Afrik.com : Et le succès est arrivé dans les années 60…
Calypso Rose : Oui, j’ai continué à chanter, et un jour le Dr Eric Williams (appelé “Le père de la Nation”, il gouverna le pays de 1956 jusqu’à sa mort en 1981, en faisant accéder le pays à l’Indépendance en 1962, ndlr) m’a appelée pour chanter à l’un des concerts qu’il donnait.
Afrik.com : En 1966, vous sortez votre premier “tube”: “Fire in me wire”, et en 1978, vous êtes la première femme à gagner le titre de “Calypso monarch”, pendant le Carnaval, avec votre composition “I thank thee”…
Calypso Rose : Oui: avant ça, la compétition pour gagner le titre de meilleur chanteur de calypso était réservée aux hommes. En 1978, j’ai été la première femme à gagner ce titre, et comme nous venions d’accéder au statut de République, on a laissé le titre de “Calypso king” pour “Calypso monarch”…
Afrik.com : Les artistes sont parfois plus écoutés que les hommes politiques, surtout dans les pays du Sud: comme artiste caribéenne, vous sentez-vous investie d’un rôle “engagé” lorsque vous chantez?
Calypso Rose : Bien sûr. En 1969, j’ai écrit la chanson “No Madam”: une bonne ne gagnait que 20 dollars par mois, et travaillait 31 jours par mois (elle se met à la chanter, ndlr): “Rose you wash the dish. No Madam… “ Et bien ce calypso a eu comme conséquence que le gouvernement s’est réuni et qu’on a changé les lois sur les domestiques, pour exiger un minium de 250 dollars !

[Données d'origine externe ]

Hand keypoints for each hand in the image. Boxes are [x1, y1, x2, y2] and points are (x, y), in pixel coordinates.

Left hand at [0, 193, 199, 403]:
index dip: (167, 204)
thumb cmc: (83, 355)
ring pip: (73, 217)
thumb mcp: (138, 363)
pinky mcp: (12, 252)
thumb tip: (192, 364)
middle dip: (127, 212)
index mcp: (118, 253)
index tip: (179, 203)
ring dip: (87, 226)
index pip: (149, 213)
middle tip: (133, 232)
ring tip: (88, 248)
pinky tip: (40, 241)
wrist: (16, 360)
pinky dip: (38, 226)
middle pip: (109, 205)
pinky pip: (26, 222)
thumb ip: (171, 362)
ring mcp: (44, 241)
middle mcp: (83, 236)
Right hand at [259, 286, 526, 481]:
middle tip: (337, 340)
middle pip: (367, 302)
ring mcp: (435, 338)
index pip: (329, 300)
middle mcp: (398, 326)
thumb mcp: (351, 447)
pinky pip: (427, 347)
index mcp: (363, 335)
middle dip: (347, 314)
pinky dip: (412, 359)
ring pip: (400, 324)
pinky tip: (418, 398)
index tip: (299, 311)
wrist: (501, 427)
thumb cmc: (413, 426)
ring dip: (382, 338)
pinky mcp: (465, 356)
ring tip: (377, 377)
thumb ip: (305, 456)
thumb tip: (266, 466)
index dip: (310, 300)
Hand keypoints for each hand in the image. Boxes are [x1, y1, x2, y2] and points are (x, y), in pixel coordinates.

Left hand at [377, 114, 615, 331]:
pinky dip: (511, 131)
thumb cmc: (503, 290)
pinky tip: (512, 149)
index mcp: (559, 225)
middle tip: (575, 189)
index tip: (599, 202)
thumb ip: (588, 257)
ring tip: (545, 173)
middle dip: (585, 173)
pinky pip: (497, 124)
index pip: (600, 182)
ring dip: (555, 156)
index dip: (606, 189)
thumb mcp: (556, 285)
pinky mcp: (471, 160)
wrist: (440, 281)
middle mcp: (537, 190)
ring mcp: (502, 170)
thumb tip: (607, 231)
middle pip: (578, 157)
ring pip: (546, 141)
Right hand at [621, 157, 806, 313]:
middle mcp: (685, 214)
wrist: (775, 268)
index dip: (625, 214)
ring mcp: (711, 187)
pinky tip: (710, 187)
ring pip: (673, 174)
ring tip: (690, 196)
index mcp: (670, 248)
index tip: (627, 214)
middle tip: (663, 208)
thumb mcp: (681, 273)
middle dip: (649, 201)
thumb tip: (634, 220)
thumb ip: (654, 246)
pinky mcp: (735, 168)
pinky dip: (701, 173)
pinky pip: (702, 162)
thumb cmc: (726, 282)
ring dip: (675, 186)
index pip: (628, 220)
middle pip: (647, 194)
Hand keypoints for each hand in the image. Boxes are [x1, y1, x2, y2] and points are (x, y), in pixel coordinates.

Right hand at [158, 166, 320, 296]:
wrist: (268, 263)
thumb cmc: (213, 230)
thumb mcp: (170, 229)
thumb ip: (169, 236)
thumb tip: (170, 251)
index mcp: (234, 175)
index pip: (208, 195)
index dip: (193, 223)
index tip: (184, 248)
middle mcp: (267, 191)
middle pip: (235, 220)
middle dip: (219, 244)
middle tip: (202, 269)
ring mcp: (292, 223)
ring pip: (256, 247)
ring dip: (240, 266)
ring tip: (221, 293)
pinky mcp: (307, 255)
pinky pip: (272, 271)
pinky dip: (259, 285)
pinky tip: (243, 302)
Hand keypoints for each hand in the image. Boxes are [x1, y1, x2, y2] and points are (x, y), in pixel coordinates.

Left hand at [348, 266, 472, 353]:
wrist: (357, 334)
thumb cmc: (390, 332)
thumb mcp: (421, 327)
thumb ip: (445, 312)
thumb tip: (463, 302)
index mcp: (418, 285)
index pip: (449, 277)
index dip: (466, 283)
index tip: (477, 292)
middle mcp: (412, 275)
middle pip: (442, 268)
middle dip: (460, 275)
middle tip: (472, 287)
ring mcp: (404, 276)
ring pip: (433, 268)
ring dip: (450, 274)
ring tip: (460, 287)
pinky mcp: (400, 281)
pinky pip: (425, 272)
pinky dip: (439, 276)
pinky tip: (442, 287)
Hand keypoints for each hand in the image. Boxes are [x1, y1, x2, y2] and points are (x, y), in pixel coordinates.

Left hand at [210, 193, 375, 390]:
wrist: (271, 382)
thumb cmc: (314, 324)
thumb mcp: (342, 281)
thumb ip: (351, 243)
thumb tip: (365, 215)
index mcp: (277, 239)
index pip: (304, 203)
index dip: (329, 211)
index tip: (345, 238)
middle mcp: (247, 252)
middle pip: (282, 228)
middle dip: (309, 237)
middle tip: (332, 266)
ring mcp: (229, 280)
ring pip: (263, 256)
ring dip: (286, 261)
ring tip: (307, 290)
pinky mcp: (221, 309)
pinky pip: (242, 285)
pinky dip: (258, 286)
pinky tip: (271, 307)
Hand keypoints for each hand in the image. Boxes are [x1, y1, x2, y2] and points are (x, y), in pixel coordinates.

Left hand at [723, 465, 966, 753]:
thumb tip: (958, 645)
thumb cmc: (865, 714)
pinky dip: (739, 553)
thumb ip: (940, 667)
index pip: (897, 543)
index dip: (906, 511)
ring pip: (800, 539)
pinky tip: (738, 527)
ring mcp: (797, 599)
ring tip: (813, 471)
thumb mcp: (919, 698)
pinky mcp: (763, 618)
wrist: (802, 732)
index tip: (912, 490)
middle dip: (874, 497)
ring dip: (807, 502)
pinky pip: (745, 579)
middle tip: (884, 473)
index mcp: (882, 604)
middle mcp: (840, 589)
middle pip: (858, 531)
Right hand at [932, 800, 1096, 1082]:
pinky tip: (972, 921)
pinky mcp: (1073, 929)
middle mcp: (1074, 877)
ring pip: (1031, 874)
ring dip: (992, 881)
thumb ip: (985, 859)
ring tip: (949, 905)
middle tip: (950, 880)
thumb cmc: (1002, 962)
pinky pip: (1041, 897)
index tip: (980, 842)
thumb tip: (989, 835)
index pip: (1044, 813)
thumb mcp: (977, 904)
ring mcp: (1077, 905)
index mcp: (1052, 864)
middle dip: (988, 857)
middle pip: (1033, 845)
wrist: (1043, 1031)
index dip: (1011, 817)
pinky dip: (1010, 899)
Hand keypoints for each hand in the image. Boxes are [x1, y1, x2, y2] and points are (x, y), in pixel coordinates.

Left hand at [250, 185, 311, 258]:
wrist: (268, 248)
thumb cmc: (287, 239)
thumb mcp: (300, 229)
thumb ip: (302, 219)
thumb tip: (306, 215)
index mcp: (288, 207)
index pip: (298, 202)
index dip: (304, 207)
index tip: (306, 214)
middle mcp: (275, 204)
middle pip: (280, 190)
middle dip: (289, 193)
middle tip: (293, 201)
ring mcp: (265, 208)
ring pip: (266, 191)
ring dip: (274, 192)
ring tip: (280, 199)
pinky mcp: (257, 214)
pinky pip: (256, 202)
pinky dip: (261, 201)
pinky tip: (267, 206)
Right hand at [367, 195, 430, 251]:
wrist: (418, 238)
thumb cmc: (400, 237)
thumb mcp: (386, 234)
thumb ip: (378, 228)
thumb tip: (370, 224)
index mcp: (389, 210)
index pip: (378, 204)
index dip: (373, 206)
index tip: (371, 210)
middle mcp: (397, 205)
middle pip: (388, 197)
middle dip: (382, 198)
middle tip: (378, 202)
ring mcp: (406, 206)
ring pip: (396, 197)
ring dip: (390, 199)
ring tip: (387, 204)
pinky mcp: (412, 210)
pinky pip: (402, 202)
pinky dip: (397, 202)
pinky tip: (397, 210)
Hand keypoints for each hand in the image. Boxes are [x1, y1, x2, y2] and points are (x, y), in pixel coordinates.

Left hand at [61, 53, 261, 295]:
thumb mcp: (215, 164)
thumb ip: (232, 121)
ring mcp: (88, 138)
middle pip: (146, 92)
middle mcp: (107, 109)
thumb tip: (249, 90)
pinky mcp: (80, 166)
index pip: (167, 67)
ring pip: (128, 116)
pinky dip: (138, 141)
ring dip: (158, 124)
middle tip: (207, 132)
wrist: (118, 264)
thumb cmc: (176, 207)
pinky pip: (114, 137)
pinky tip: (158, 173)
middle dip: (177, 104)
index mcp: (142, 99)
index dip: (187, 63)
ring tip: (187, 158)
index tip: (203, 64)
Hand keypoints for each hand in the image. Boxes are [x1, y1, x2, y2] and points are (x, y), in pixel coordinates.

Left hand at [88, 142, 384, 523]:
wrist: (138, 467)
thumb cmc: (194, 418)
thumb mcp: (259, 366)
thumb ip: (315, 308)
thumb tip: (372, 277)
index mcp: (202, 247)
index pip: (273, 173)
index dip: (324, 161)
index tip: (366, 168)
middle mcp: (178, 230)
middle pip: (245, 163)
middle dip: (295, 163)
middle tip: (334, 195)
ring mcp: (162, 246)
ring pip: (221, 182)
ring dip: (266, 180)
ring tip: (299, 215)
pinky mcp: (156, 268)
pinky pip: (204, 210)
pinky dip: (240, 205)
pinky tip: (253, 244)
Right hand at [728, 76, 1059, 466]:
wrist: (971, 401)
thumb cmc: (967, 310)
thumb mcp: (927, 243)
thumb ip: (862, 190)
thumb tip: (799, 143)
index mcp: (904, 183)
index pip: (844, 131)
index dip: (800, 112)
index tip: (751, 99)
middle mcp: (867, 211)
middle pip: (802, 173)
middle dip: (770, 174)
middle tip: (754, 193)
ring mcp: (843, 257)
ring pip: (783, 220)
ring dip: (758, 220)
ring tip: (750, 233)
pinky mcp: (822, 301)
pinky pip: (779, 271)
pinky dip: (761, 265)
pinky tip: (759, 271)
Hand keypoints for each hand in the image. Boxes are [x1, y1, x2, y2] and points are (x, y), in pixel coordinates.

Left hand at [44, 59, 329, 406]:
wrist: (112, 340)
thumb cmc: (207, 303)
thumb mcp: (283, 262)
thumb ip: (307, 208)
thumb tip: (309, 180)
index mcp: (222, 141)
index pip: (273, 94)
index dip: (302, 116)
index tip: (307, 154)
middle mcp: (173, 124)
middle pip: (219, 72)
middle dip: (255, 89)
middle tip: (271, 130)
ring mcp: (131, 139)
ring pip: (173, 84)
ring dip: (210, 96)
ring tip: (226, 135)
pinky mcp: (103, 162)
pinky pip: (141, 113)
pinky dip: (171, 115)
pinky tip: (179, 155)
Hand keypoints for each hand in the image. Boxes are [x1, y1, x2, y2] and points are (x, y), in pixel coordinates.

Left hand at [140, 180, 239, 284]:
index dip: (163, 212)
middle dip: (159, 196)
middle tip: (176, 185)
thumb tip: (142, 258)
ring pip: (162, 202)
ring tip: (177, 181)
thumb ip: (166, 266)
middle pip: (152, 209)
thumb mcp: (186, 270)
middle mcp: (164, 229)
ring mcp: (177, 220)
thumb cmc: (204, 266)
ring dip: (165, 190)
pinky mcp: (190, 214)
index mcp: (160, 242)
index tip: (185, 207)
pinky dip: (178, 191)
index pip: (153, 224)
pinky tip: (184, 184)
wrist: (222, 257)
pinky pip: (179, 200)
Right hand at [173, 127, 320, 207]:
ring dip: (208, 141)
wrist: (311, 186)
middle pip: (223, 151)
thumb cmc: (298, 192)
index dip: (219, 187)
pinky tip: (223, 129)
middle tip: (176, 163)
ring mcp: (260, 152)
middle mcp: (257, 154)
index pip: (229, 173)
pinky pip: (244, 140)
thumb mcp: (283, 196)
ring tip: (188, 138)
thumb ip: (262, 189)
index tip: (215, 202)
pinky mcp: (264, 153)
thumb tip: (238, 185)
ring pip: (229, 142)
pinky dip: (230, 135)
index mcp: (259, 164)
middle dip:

Afrik.com : Vous donnez des concerts dans toute la Caraïbe: vous sentez-vous une identité caribéenne?
Calypso Rose : Oui, parce que quand je chante, je sens que je fais quelque chose de bien pour Trinidad & Tobago, et pour toute la Caraïbe et l’Amérique centrale. Par exemple, j’ai causé la création du carnaval à Belize, et ma chanson, “Fire in Belize”, a été un tube en Allemagne et en Italie (elle bat des pieds et se met à la chanter, ndlr). Je participe à tous les festivals et carnavals des Caraïbes : en Jamaïque en avril, aux Barbades en juillet, aux Iles vierges en Avril, à Sainte Lucie en juillet, à Antigua en Août, à Grenade en Août…
Afrik.com : Vous vivez aujourd’hui à New York: pourquoi ce choix?
Calypso Rose : Je me suis mariée à un citoyen des Iles vierges, et d’après nos lois, si un homme de Trinidad & Tobago épouse une femme étrangère, elle prend sa nationalité à lui, mais dans le cas contraire ce n’est pas possible. Mon mari ne pouvait vivre à Trinidad & Tobago qu’avec une carte de séjour, qu’il aurait dû faire renouveler chaque année… Quand j’ai vu ça nous avons décidé de nous expatrier et de nous installer aux USA… Mais je retourne plusieurs fois par an à Trinidad & Tobago, ou ailleurs en Caraïbe.
Afrik.com : Que pensez-vous de l’évolution de la musique à Trinidad & Tobago?
Calypso Rose : Autrefois les paroles des chansons étaient très importantes. Elles pouvaient changer un pays, pouvaient ouvrir les esprits, pouvaient changer les conditions politiques, sociales… Mais les choses ont beaucoup changé. Aujourd’hui, beaucoup ne pensent qu’à faire de la musique comme ça, “boum-boum-boum”…
Afrik.com : Qu’aimez-vous écouter chez vous à la maison?
Calypso Rose : Beaucoup de gospels. Mahalia Jackson est ce que j’aime le plus. Je n’écoute jamais la radio. Mais j’écoute les nouvelles.